True, I am doing the job I would have dreamed of when I was 13 years old (why didn’t my school guidance counsellor recommend I do this?), but it’s so much more than that. What I really enjoy about being in this business is that it changes peoples lives, and generally for the better. This thought came back to us again a couple of months back, when we got a lot of calls from people who’d come along to the last Saints and Sinners Ball, and had such a good time that they made a point of phoning and thanking us – that’s the kind of thing that you don’t get at the National Bank dealing room, I can tell you.
Most people who decide to dip their toes into this scene don’t do it on the spur of the moment.
These couples have usually spent months talking about the possibility, discussing what they want to do and don’t want to do, perhaps buying a magazine or two, or checking out a couple of websites, before finally, nervously, picking up the phone and calling our office, or maybe just slipping us an email.
About a month back, I received an email from a woman asking for some advice. Her husband had broached the subject of swinging with her, and she was very uncertain about the idea, a quite natural reaction for many people.
She’d found details of Vixsin on the web and asked me a whole series of questions about swinging, and what her husband might be looking for. I tried to explain it all as rationally as I could, explaining that the fact that he’d talked to her about it and hadn’t screwed around behind her back was actually a very good sign. We had a good exchange of emails, until the final one where she made it very clear that people like me “who make it easy for married people to commit adultery were scum, and sure to burn in hell forever.

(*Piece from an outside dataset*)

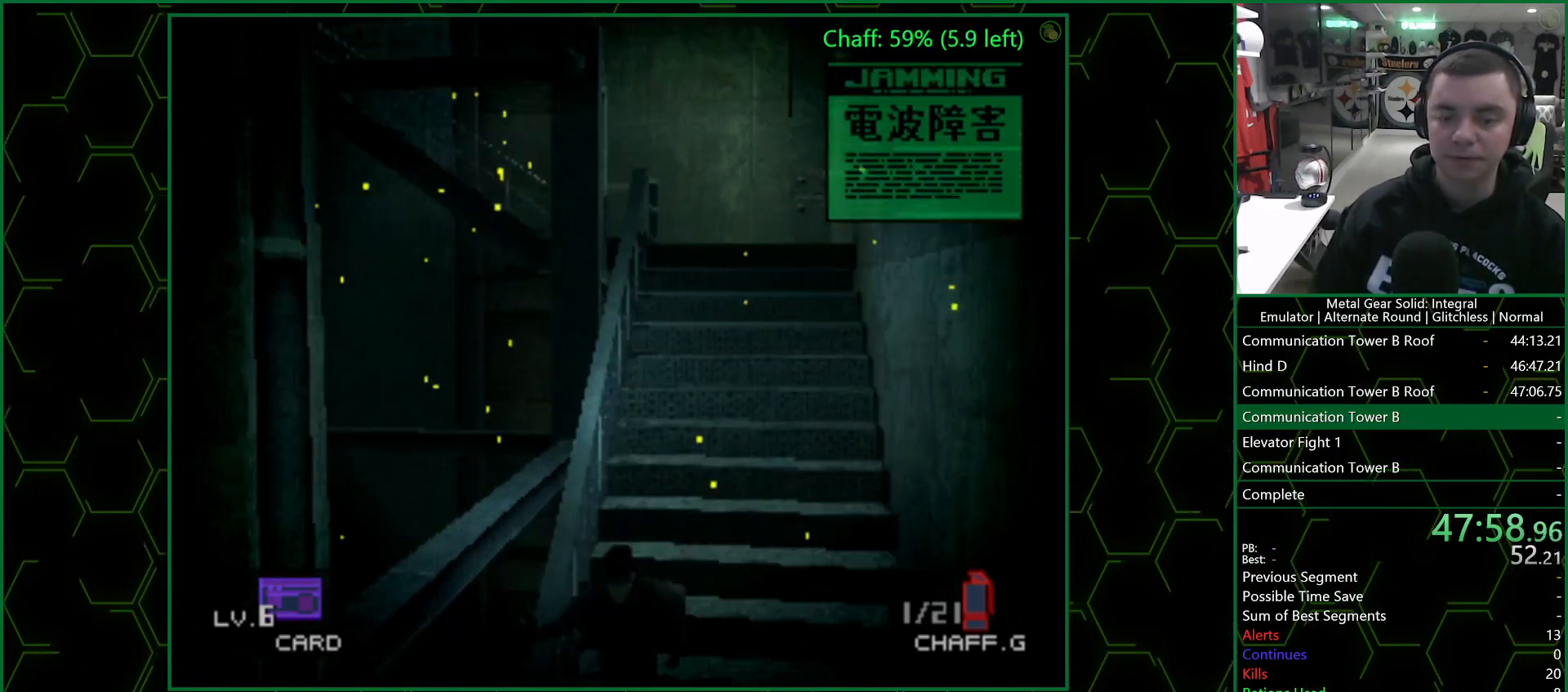
{"buttons": ["DPAD_DOWN", "DPAD_LEFT"], "left_stick": "center", "right_stick": "center", "events": []}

So, yes of course, there are some couples for whom swinging doesn’t work, and never will, but I think we also help them find that out in as easy a way as possible too, so that their curiousity is satisfied, without screwing up their relationship.
Without wanting to sound corny, we know that we owe it to everybody to make the journey as gentle as we possibly can. For a start, it’s simply good business – there’s no point in scaring off your potential customer base for no good reason. But there’s also a bonus that I hadn’t expected, when I first got into this (and no, it’s not all the extra blowjobs I get!). Rather, the bonus has been the quality of people we’ve met in this scene. My wife and I have often talked about the fact that some of the best people we’ve ever met in our whole lives have been through swinging.
It’s always seemed to us that, as a general rule, there are less dickheads per hectare in the swinging scene, than out in the real world.
Maybe that’s because the religious nutters tend to avoid us.